_Task inputs_
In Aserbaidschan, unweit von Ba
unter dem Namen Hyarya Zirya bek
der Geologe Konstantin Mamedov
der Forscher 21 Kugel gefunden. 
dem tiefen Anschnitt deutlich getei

_Instructions to follow_
Transcribe every line of the material above verbatim, preserving each line break and character.

_Exercise output_
In Aserbaidschan, unweit von Ba
unter dem Namen Hyarya Zirya bek
der Geologe Konstantin Mamedov
der Forscher 21 Kugel gefunden. 
dem tiefen Anschnitt deutlich getei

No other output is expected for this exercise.